'Vital fabric of civil society that supports people’s health and wellbeing is withering'

09 Jul 2019 News

The “vital fabric of civil society that supports people’s health and wellbeing is withering”, charity leaders have warned in a letter to the Observer newspaper. 

Chief executives and senior leaders from the charity and voluntary sector have written to the Observer calling for cuts to health a social care services to be stopped.

Signatories included Vicky Browning, chief executive at charity  Acevo and Tom Watson, business manager at the National Association for Voluntary and Community Action (Navca).

The letter said: “The vital fabric of civil society that supports people’s health and wellbeing is withering.”

It asked politicians to “reverse the cuts to councils’ public health grants” and to focus the prevention green paper, due this summer from the Department of Health and Social Care, on rebuilding communities.

The 21 signatories, which included chief executives and directors from some prominent UK health and care charities, also called for a wellbeing fund to “rebuild and sustain vital services”.

Growing evidence of effectiveness

The letter articulated how services such as children’s centres “have been lost” in spite of evidence that the programme Sure Start, which began in 1999, improved families' health and therefore benefited the NHS.

It said services provided by the voluntary, community and social enterprise sector (VCSE) locally were paid for by local councils.

But funding to local authorities had fallen and the government had “failed to decide on the future for social care”.

‘Rebuild the social fabric’

Dr Charlotte Augst, chief executive from National Voices, the umbrella body for charities in health and care and a signatory of the letter to the Observer, wrote in HSJ: “It is high time we rebuild the social fabric that supports good and long lives.”

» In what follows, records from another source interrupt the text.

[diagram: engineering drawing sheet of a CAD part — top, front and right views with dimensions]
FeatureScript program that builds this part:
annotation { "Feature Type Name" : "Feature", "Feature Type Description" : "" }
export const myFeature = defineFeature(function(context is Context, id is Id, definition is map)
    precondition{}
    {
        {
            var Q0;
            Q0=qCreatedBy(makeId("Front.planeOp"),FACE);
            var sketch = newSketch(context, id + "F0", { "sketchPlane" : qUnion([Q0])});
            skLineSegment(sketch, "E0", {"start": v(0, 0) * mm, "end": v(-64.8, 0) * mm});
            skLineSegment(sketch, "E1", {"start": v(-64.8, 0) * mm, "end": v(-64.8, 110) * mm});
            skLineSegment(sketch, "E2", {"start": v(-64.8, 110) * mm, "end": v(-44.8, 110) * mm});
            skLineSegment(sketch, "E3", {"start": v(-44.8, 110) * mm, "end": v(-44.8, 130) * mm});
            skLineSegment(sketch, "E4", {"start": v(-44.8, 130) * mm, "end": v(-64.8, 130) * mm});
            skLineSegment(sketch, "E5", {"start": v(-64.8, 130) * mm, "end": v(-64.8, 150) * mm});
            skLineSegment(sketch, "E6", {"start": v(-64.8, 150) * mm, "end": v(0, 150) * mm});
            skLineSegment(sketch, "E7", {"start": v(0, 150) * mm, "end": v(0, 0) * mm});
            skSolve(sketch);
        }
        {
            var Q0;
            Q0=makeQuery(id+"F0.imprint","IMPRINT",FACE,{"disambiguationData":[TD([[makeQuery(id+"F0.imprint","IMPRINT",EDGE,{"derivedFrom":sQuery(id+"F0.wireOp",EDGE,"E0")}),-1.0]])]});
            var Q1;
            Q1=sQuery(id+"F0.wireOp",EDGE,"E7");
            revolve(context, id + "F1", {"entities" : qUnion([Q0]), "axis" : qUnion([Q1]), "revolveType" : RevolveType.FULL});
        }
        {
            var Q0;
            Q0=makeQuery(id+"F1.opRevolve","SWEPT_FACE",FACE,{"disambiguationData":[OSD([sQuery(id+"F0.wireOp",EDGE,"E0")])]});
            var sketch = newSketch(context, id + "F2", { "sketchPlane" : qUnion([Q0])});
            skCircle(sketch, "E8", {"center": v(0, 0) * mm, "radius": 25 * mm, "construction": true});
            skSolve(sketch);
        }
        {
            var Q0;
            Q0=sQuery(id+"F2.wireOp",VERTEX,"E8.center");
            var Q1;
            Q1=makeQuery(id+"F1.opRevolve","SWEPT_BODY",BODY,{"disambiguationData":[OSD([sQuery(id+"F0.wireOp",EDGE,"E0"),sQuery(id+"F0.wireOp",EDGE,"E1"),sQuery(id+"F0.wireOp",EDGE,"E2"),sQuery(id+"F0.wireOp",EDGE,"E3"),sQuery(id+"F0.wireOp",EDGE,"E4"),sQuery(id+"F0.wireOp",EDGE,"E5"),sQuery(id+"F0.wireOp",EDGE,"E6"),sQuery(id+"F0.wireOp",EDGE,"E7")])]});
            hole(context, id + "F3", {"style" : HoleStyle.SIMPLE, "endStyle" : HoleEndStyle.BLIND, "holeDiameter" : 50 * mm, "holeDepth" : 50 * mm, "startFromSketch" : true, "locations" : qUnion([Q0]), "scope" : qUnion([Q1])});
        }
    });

She said: “The long trailed prevention green paper could be an opportunity to put some of this right. 

“If this paper wants to achieve its aim of adding years to people’s lives, and life to people’s years, it needs to address the factors that actually shape people’s health and wellbeing. 

“Many people inside and outside government have quietly worked away at strengthening the narrative in the green paper that links health outcomes not just to 'personal choices' or 'lifestyles', but the environment we live in, the communities we are a part of, and the inequalities that affect people and places.”

Prevention green paper 2019

The prevention green paper was supposed to be published this week, according to the Guardian.

Matt Hancock, health secretary, said in November when the paper was announced: “A focus on prevention and predictive medicine isn’t just the difference between life and death, it’s the difference between spending the last 20 years of your life fit and active, or in constant pain from a chronic condition. 

“So our focus must shift from treating single acute illnesses to promoting the health of the whole individual. 

“That requires more resources for prevention.”

His plans included reducing loneliness and social isolation and making social prescribing, enabling GPs to refer patients to a link worker to personalise solutions, available locally across the UK by 2023.